A proposta é do PSD e não deverá "passar", mas a Procuradoria-Geral da República apoia a alteração da lei, citando o exemplo de jurisdições estrangeiras que a aplicam. Argumenta que esta vítima é a única que tem essa prerrogativa. UMAR e Associação Portuguesa de Apoio à Vítima falam de "revitimização". E há a questão de saber como se obriga alguém a testemunhar.

"Esta vítima e apenas esta pode escolher prestar depoimento e contribuir para a descoberta da verdade material, ou recusar-se a fazê-lo.
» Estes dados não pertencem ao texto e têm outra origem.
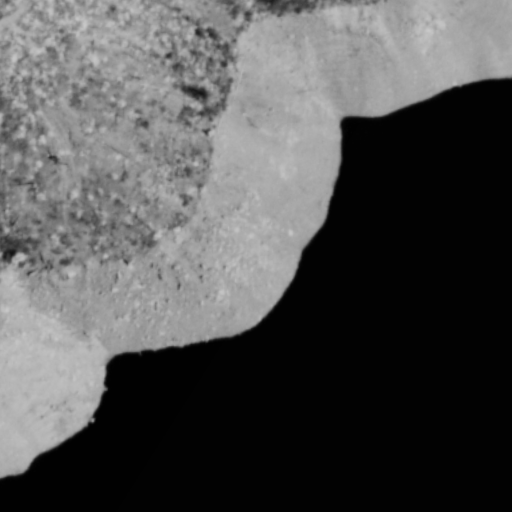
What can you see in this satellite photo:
road: (28, 15)
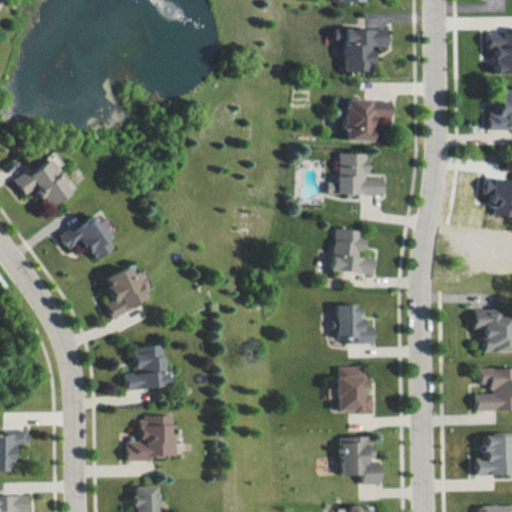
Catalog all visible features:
building: (337, 0)
road: (385, 1)
road: (425, 1)
road: (454, 8)
road: (473, 18)
road: (417, 22)
building: (359, 36)
building: (358, 46)
building: (499, 48)
road: (392, 79)
road: (426, 79)
road: (461, 97)
building: (500, 98)
building: (500, 108)
building: (360, 109)
building: (361, 116)
road: (447, 124)
road: (486, 128)
road: (11, 157)
road: (470, 160)
road: (415, 167)
building: (351, 169)
building: (44, 173)
building: (351, 175)
building: (40, 181)
building: (497, 194)
road: (382, 205)
road: (418, 211)
road: (50, 216)
building: (85, 226)
building: (83, 234)
road: (17, 240)
building: (347, 244)
building: (346, 251)
road: (420, 255)
road: (59, 275)
road: (373, 275)
road: (410, 275)
building: (125, 280)
road: (467, 288)
building: (118, 289)
road: (430, 290)
building: (347, 315)
road: (110, 316)
building: (491, 320)
building: (347, 323)
road: (41, 328)
building: (490, 328)
road: (73, 331)
road: (377, 344)
road: (403, 345)
road: (411, 345)
building: (144, 360)
road: (64, 366)
building: (143, 366)
building: (494, 379)
building: (351, 381)
road: (119, 388)
building: (493, 388)
building: (348, 389)
road: (81, 393)
road: (444, 396)
road: (28, 408)
road: (60, 408)
road: (412, 409)
road: (432, 409)
road: (473, 410)
road: (376, 412)
building: (149, 429)
building: (8, 434)
road: (404, 434)
building: (149, 437)
road: (95, 440)
building: (8, 442)
building: (492, 445)
road: (55, 449)
building: (358, 449)
building: (492, 454)
building: (355, 457)
road: (120, 459)
road: (83, 461)
road: (63, 475)
road: (29, 476)
road: (434, 476)
road: (470, 476)
road: (413, 479)
road: (382, 481)
road: (405, 490)
building: (143, 493)
building: (9, 496)
building: (141, 498)
building: (11, 502)
building: (493, 502)
building: (357, 505)
building: (492, 507)
building: (351, 508)
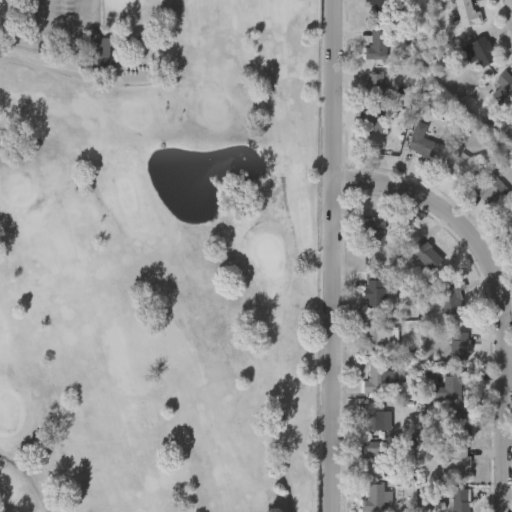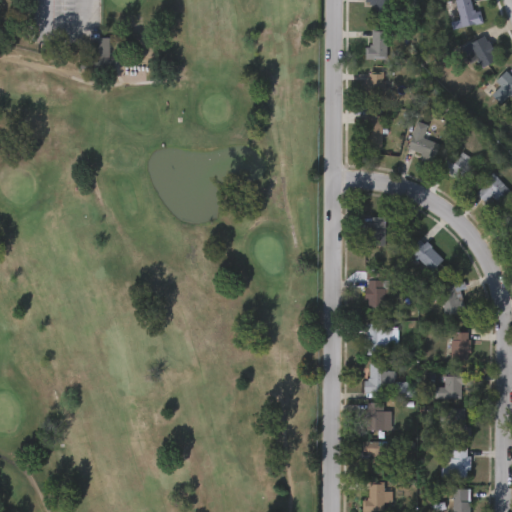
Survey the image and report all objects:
road: (511, 1)
building: (380, 9)
building: (380, 10)
building: (467, 14)
building: (466, 15)
parking lot: (63, 21)
road: (63, 34)
building: (377, 45)
building: (377, 47)
building: (479, 52)
building: (480, 54)
building: (94, 55)
building: (95, 56)
building: (375, 87)
building: (375, 88)
building: (377, 132)
building: (376, 133)
building: (422, 143)
building: (422, 144)
building: (459, 165)
building: (459, 167)
building: (494, 191)
building: (493, 192)
building: (510, 224)
building: (509, 225)
building: (375, 232)
building: (375, 234)
building: (424, 254)
park: (158, 255)
road: (331, 255)
building: (424, 256)
building: (375, 291)
building: (375, 292)
road: (498, 292)
building: (452, 299)
building: (451, 300)
building: (378, 339)
building: (378, 340)
building: (460, 345)
building: (460, 347)
building: (379, 378)
building: (379, 380)
building: (454, 386)
building: (454, 387)
building: (405, 389)
building: (405, 390)
building: (376, 417)
building: (376, 419)
building: (456, 427)
building: (455, 428)
building: (377, 453)
building: (377, 454)
building: (459, 464)
building: (459, 466)
building: (376, 498)
building: (376, 499)
building: (460, 500)
building: (461, 500)
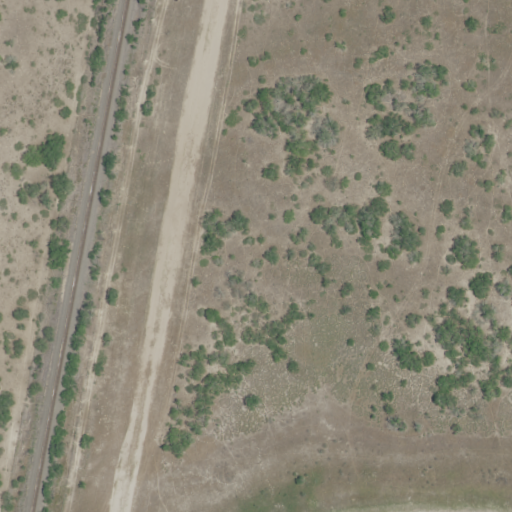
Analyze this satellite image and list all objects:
railway: (78, 256)
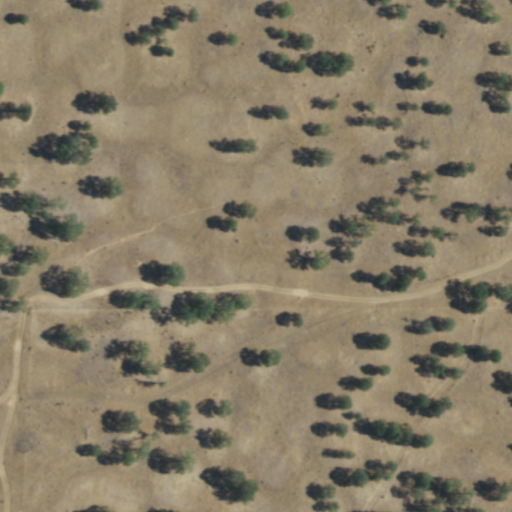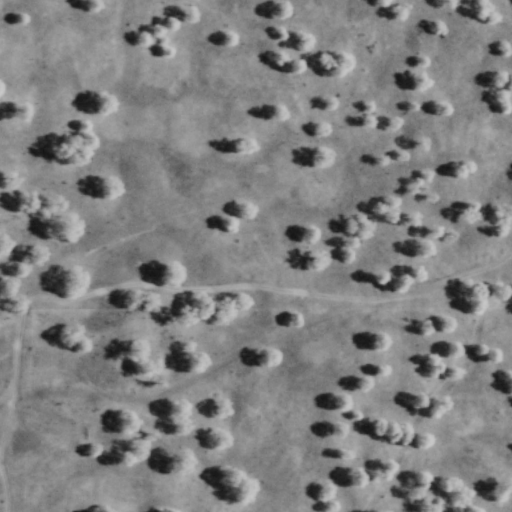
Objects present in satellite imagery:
road: (445, 281)
road: (196, 371)
road: (6, 394)
road: (0, 451)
Como pode esta vítima, cujo poder decisório está, em muitos casos, afetado pelo trauma dos abusos sofridos, tomar esta decisão de forma plenamente livre e dando primazia aos seus interesses? Certamente não será fácil e em muitos dos casos a opção tomada não reflete esses interesses mas o medo de retaliação do agressor."

A Procuradoria-Geral da República apoia assim, no parecer que enviou à Assembleia da República, uma das propostas que o PSD vai apresentar esta terça-feira, e que consiste em poder obrigar as vítimas de violência doméstica a testemunhar mesmo quando não o queiram fazer. A PGR admite que tal poderá resultar em dupla vitimação, reforçando a sensação da vítima de que toda a gente toma decisões por ela, mas ainda assim considera que os fins o justificam.